• [TASK DETAILS]:
Print the part of the listing below that opens with the line containing "Does 2020 represent" and closes with the line containing "Reading left to right, read", both lines included, word for word and leaving out the pictures.

• [DATA FOR THIS TASK]:
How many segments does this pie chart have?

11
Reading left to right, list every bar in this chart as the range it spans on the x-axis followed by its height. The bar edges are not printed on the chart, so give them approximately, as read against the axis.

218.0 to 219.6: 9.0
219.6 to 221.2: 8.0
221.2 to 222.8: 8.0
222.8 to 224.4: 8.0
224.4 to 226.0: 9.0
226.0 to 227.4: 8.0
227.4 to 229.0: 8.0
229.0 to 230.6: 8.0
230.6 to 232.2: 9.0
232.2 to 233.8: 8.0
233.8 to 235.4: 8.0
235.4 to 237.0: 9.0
==
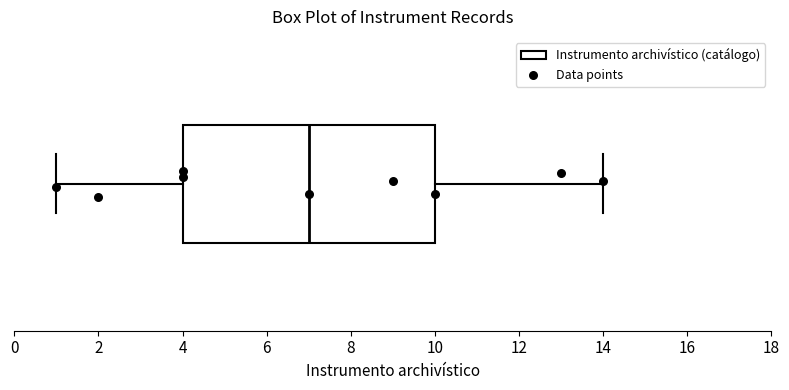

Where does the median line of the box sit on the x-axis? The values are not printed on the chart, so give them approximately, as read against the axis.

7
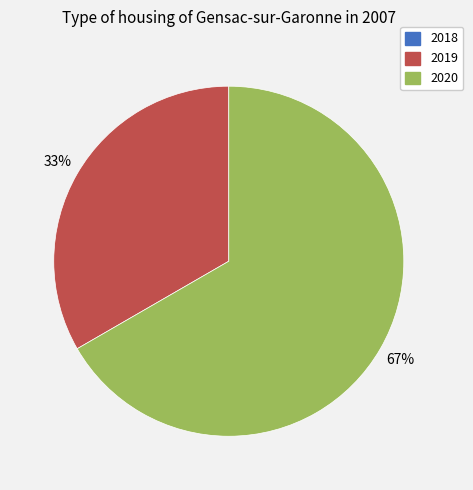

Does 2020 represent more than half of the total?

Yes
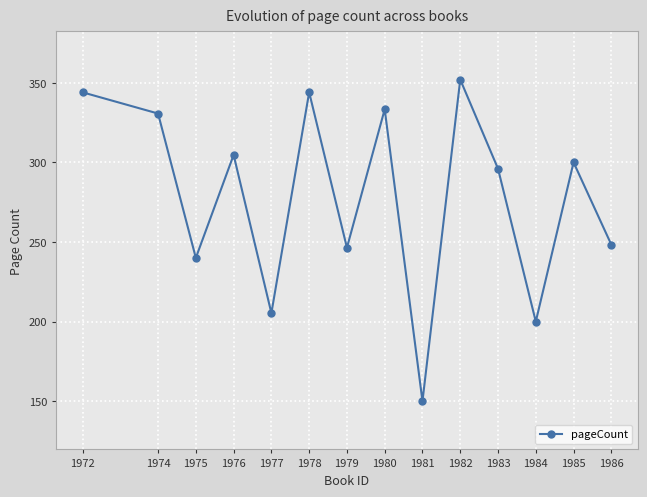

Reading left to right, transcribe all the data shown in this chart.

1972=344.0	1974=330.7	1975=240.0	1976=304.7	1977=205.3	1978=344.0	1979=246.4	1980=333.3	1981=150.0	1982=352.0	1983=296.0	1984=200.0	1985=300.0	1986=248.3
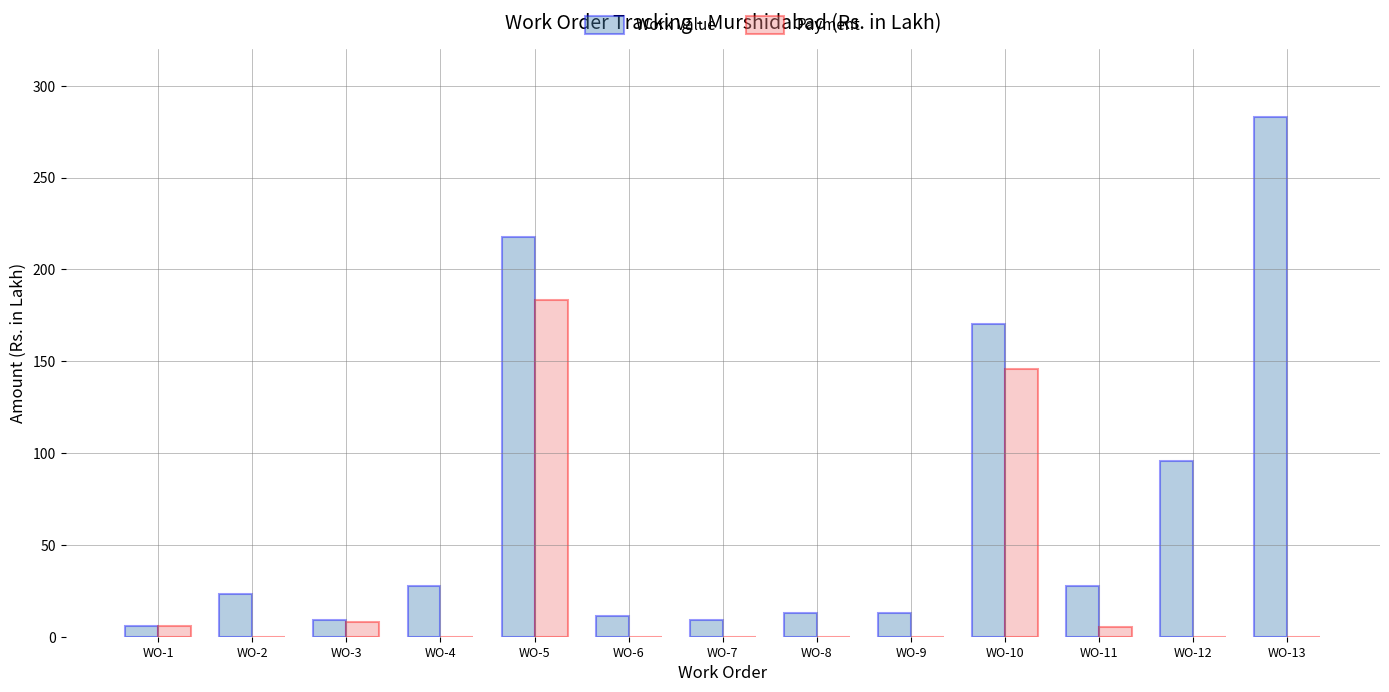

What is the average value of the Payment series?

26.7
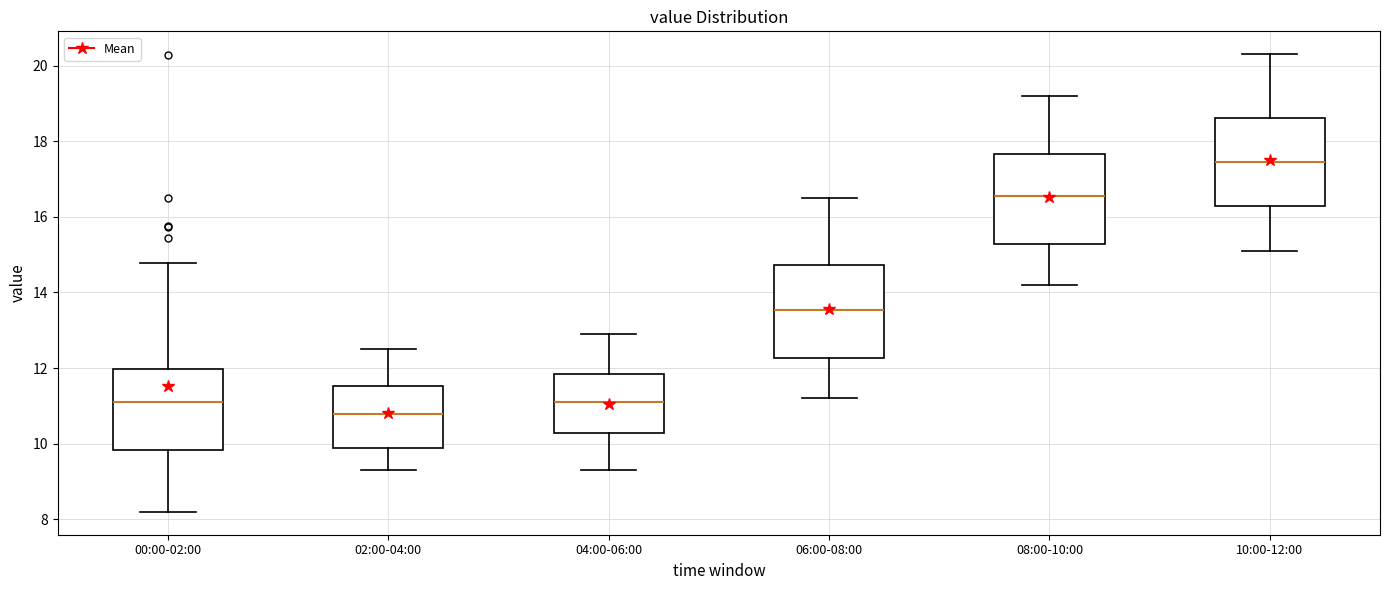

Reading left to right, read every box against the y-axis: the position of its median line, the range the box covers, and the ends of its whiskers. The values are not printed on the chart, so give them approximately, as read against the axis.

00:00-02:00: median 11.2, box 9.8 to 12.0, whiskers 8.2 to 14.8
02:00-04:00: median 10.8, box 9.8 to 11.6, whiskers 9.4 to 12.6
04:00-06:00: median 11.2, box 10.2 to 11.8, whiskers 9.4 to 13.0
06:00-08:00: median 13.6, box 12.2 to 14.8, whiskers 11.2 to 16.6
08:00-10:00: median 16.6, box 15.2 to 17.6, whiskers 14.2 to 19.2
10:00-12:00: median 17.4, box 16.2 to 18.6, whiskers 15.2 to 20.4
---
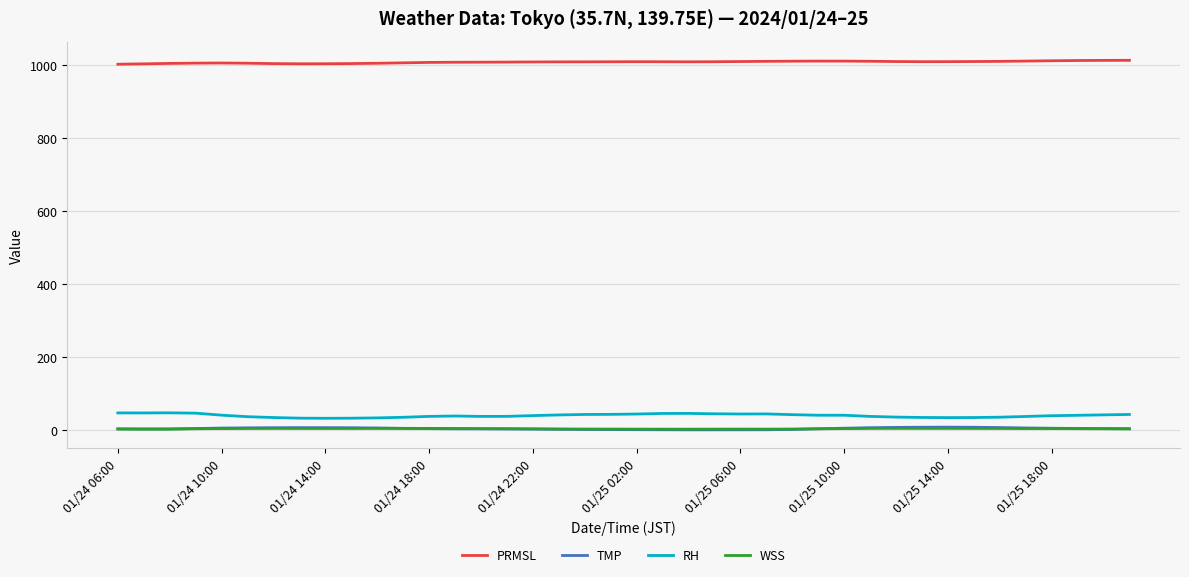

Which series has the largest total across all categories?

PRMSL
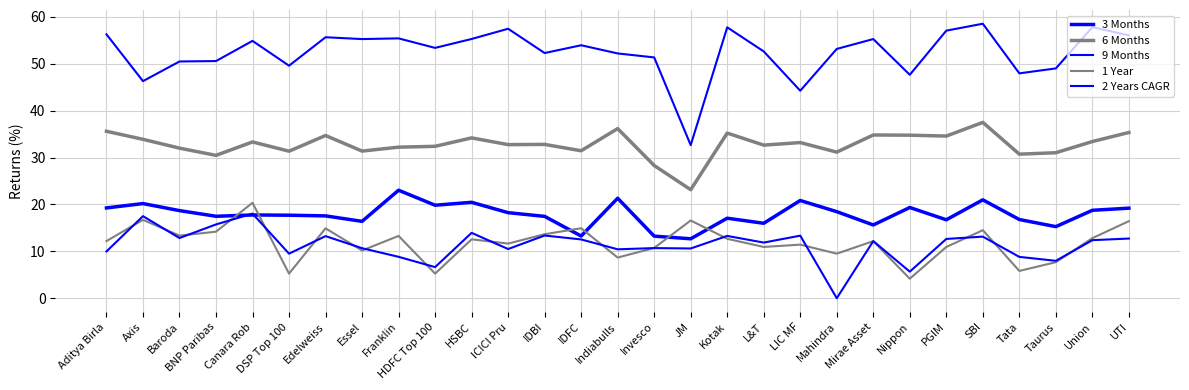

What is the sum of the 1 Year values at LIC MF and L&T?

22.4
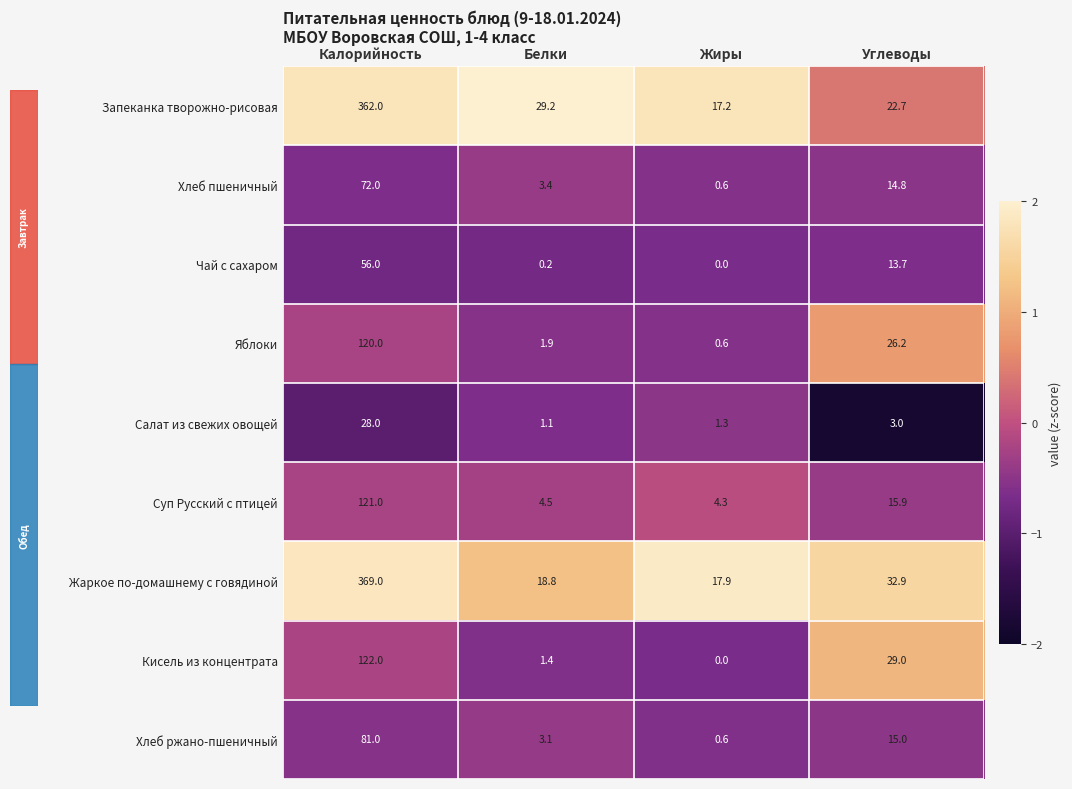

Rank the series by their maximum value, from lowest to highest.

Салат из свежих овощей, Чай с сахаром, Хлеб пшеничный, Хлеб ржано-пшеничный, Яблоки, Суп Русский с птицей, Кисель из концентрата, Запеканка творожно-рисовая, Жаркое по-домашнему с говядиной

• [SOLUTION TO THIS EXERCISE]:
Does 2020 represent more than half of the total?

Yes

Reading left to right, transcribe all the data shown in this chart.

1972=344.0	1974=330.7	1975=240.0	1976=304.7	1977=205.3	1978=344.0	1979=246.4	1980=333.3	1981=150.0	1982=352.0	1983=296.0	1984=200.0	1985=300.0	1986=248.3

What is the average value of the Payment series?

26.7

Reading left to right, read every box against the y-axis: the position of its median line, the range the box covers, and the ends of its whiskers. The values are not printed on the chart, so give them approximately, as read against the axis.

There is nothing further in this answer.